Yellowstone‘s Wes Bentley is opening up about the intensity of the scenes he shares with Kelly Reilly as the talented pair play brother and sister duo Jamie and Beth Dutton. The siblings have a relationship built upon years of distrust and manipulation, which does something to a person on a fundamental level.
Beth and Jamie have taken their pain and traveled two distinctly different paths with it. Jamie’s is more of a crutch while Beth’s is a cloak, but the truth is, they both use it to keep people at arm’s length away. They’ve been wronged along the path to whatever salvation they’re attempting to reach, and neither one will let the other forget about it.
Speaking to The Wrap, Bentley stated that he and Reilly have worked hard on a relationship where they can get into character for these brutal scenes, have a level of trust with one another, and have some fun with it.
“We’ve worked so long on building that. When we met, we just clicked and he’s so sweet and unlike Beth. She doesn’t have that cold streak and so working in to get into that space with her, we together worked on how nasty she could be to Jamie because it was key. She was really working hard, doing a great job and we were working together and it was really fun. We were finding that in the nastiness that had to be there between them, to just use brutal force. We trust each other because we know each other, we like each other. I told her, “You can just do it. Do it. Don’t worry about me. You know, if it hurts fine, we’ll get over it, it’ll look great.”
The fight in question did look great, as does every combative moment between these two. From their first brawl in season one to the moment fans were convinced Jamie was going to run Beth down with his car, they play mortal enemies better than anyone else could. They tell the story with such a painful believability.
Bentley credits Reilly with being excellent at both the physical and the emotional layers of their unkindness to one another, and she takes as good as she gives.
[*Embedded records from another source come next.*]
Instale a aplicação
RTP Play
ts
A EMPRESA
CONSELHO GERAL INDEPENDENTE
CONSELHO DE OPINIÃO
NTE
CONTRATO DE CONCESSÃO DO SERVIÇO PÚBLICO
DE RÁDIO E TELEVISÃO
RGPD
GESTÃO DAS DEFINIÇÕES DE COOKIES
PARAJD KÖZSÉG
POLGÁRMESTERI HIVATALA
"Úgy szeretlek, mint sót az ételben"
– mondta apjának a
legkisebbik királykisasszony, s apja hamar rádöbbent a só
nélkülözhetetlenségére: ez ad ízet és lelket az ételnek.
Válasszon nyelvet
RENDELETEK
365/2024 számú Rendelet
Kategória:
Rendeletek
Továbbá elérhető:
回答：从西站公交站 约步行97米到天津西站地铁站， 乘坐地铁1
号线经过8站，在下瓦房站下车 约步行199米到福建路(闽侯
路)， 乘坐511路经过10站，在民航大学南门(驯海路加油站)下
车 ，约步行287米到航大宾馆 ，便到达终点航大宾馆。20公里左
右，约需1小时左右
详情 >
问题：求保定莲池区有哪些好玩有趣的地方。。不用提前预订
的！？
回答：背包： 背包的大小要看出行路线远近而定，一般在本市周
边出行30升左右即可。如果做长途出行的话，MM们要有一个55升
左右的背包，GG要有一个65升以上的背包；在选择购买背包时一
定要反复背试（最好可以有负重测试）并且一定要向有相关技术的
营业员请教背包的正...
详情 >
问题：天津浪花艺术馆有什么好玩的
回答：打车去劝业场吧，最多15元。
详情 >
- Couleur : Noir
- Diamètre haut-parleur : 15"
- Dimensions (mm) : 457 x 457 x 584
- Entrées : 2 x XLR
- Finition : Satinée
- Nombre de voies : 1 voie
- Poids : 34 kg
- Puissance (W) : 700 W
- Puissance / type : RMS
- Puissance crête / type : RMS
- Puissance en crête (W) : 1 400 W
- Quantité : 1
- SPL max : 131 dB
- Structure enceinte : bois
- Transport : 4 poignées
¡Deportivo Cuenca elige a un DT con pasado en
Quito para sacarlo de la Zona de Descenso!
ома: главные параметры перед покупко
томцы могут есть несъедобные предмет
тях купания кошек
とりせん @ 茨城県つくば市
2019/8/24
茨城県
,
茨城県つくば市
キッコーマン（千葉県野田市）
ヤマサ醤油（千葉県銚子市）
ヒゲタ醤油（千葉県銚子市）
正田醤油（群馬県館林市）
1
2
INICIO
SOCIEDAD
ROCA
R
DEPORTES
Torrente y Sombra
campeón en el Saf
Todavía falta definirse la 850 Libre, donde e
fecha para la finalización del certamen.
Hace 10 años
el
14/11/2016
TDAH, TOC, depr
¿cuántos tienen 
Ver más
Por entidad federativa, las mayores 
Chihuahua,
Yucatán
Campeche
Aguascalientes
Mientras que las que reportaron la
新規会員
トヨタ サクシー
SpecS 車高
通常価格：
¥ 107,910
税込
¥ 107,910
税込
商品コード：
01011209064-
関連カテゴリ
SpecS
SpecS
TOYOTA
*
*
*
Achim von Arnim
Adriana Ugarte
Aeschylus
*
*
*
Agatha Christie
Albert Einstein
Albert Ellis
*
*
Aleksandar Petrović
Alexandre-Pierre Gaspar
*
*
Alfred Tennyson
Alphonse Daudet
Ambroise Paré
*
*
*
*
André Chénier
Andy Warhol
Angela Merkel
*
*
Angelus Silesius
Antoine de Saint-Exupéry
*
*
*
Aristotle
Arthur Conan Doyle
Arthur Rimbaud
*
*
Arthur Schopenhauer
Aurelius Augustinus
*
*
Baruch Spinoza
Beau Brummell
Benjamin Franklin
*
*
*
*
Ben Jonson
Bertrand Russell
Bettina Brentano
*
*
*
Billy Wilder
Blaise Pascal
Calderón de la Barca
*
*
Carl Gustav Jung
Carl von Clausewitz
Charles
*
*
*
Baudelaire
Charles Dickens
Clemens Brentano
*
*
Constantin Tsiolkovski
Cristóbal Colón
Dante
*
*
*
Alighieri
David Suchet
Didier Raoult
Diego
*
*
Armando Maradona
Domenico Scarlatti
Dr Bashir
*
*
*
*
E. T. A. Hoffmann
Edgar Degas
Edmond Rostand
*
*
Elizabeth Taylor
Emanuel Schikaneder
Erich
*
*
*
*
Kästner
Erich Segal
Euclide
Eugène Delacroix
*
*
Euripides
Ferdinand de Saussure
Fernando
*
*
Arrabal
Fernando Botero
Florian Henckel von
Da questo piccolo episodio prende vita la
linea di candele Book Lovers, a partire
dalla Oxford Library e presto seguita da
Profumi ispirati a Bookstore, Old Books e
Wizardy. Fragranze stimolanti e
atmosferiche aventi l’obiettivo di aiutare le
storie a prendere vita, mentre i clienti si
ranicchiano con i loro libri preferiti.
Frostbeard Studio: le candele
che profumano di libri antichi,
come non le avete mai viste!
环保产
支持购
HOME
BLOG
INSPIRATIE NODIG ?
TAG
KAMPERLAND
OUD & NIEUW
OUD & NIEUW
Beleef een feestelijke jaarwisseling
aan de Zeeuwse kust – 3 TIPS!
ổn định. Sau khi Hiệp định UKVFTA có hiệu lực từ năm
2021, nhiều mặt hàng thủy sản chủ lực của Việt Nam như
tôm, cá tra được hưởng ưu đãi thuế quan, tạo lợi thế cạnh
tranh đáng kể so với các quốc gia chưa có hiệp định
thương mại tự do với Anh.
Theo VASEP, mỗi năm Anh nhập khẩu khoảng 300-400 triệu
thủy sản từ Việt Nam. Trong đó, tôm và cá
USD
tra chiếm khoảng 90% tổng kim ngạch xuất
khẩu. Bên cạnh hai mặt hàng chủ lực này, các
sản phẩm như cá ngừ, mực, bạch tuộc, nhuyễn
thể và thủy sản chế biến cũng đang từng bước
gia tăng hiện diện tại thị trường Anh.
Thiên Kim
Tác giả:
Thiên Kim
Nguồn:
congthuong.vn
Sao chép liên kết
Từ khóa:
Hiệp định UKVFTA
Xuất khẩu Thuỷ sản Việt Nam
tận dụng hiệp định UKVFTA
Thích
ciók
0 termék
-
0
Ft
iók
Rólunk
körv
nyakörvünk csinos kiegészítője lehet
Something that made our skin crawl in the midseason finale was the moment when Jamie truly felt he had the power. The look on his face changed, his posture even shifted, and it was all part of their work to get into character for the big fight.
“She was amazing at all the physical stuff but also emotionally, being able to relate to as well, her telling me to go for and saying awful things and being awful to her. That trust gets us there. And these last scenes are different for Jamie because he steps into a power position in a moment, who knows how long but, but he has a moment of like, Oh, I got the power here. She doesn’t know about this thing. I’ve made my move on the impeachment. It’s working. And you just feel him change his position on her. Even his stance on her in that moment. That was different even for us to get on the day, the things I was doing and the things she was doing to get into the scene. But we’re at a point now where we don’t even have to talk much. We know that trust is there. We know we’re going give it. If we don’t, we just say, “Come on go, go go let it loose on me.” Like the scene on the side of the road, like, let loose on me. She went to a place I’ve never seen her go, which was horrifying and terrifying and so sad, crushing and so amazing. But that was because we can let each other go there and feel safe.”
The safety they provide for one another is the most important part of the puzzle because, as fans know, there’s not much about their bond that evokes any positive emotions at all. The fact that the actors know how important it is to tell this story allows them to get into dark places with one another and to trust each other through them.
The future certainly doesn’t hold a space for these two to coexist, but their ups and downs together will forever be an integral part of the Dutton family story, no matter what.